How many solutions are there with at least two of the numbers equal? Say $a=b=k$. Then we must have $2k\leq n$, or $k\leq \lfloor\frac{n}{2}\rfloor$. Once you have that equal value, the third variable has only one possibility.

So you have $\lfloor\frac{n}{2}\rfloor+1$ such solutions (to include $0$); then you get to choose the "odd man out" in $3$ different ways. So we have $3\lfloor\frac{n}{2}\rfloor+3$ possibilities. However, you have overcounted a solution with $a=b=c$ if there is one; there is one if and only if $n\equiv 0\pmod{3}$. So the number of solutions with at least two of the numbers equal is $$\begin{align*} 3\left\lfloor\frac{n}{2}\right\rfloor+1&\qquad\text{if }n\equiv 0\pmod{3}\\ 3\left\lfloor\frac{n}{2}\right\rfloor+3 &\qquad\text{otherwise.} \end{align*}$$

For example, take $n=11$. The solutions with duplicates have $(0,0,11)$, $(1,1,9)$, $(2,2,7)$, $(3,3,5)$, $(4,4,3)$, and $(5,5,1)$, and each of them can be assigned to $a$, $b$, and $c$ in three different ways. This gives 18 solutions; $\lfloor\frac{n}{2}\rfloor = \lfloor\frac{11}{2}\rfloor = 5$, and since $11$ is not divisible by $3$, the formula gives $3(5)+3 = 18$.

Now say $n=15$; according to our formula, we should get $3\lfloor\frac{15}{2}\rfloor + 1 = 22$ solutions. What are they? There are three solutions for each of the following multiset of values: $(0,0,15)$, $(1,1,13)$, $(2,2,11)$, $(3,3,9)$, $(4,4,7)$, $(6,6,3)$, and $(7,7,1)$; and then there is one solution with $a=b=c=5$. Total: 22 solutions.

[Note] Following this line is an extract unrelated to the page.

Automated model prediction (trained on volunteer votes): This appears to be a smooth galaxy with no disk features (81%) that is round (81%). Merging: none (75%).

Okay, so now we know how many solutions have at least one equal sign. If we take them out of the total solutions, then we are left with only solutions in which $a$, $b$, and $c$ are all distinct. For each set of values that yield $n$, there are $3!=6$ ways of "distributing" the values among $a$, $b$, and $c$. So if we divide the number we have by $6$, we will get the answer you seek.

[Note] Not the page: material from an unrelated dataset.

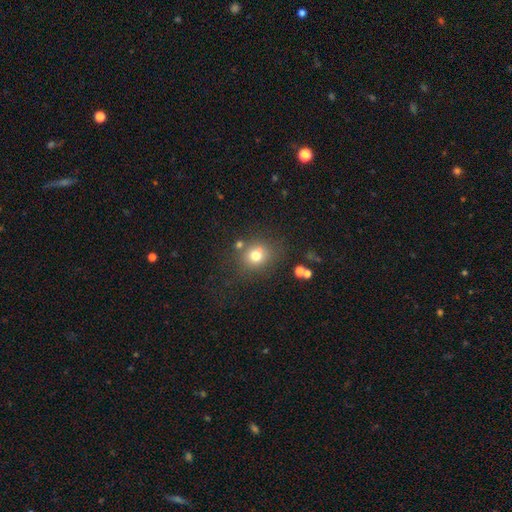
smooth 76%, featured or disk 16%, star or artifact 8%. Down the decision tree: how rounded — round (89%); merging — none (65%).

In summary, we get: $$\begin{align*} \frac{1}{6}\left(\binom{n+2}{2} - 3\left\lfloor\frac{n}{2}\right\rfloor -1\right) &\qquad\text{if }n\equiv 0\pmod{3}\\ \frac{1}{6}\left(\binom{n+2}{2} - 3\left\lfloor\frac{n}{2}\right\rfloor -3\right) &\qquad\text{otherwise.} \end{align*}$$

Let's test the formula. If $n=11$, then the solutions with $a\gt b \gt c\geq 0$ are: $(10,1,0)$, $(9,2,0)$, $(8,3,0)$, $(7,4,0)$, $(6,5,0)$, $(8,2,1)$, $(7,3,1)$, $(6,4,1)$, $(6,3,2)$, and $(5,4,2)$. That's it, because if $c=3$, then we would neeed $b\geq 4$ and $a\geq 5$, and that's already too much. So we get a total of ten solutions. According to the formula we found above, we should have $$\frac{1}{6}\left(\binom{13}{2} - 3\left\lfloor\frac{11}{2}\right\rfloor -3\right) = \frac{1}{6}(78 - 15-3)=\frac{60}{6} = 10.$$ Good.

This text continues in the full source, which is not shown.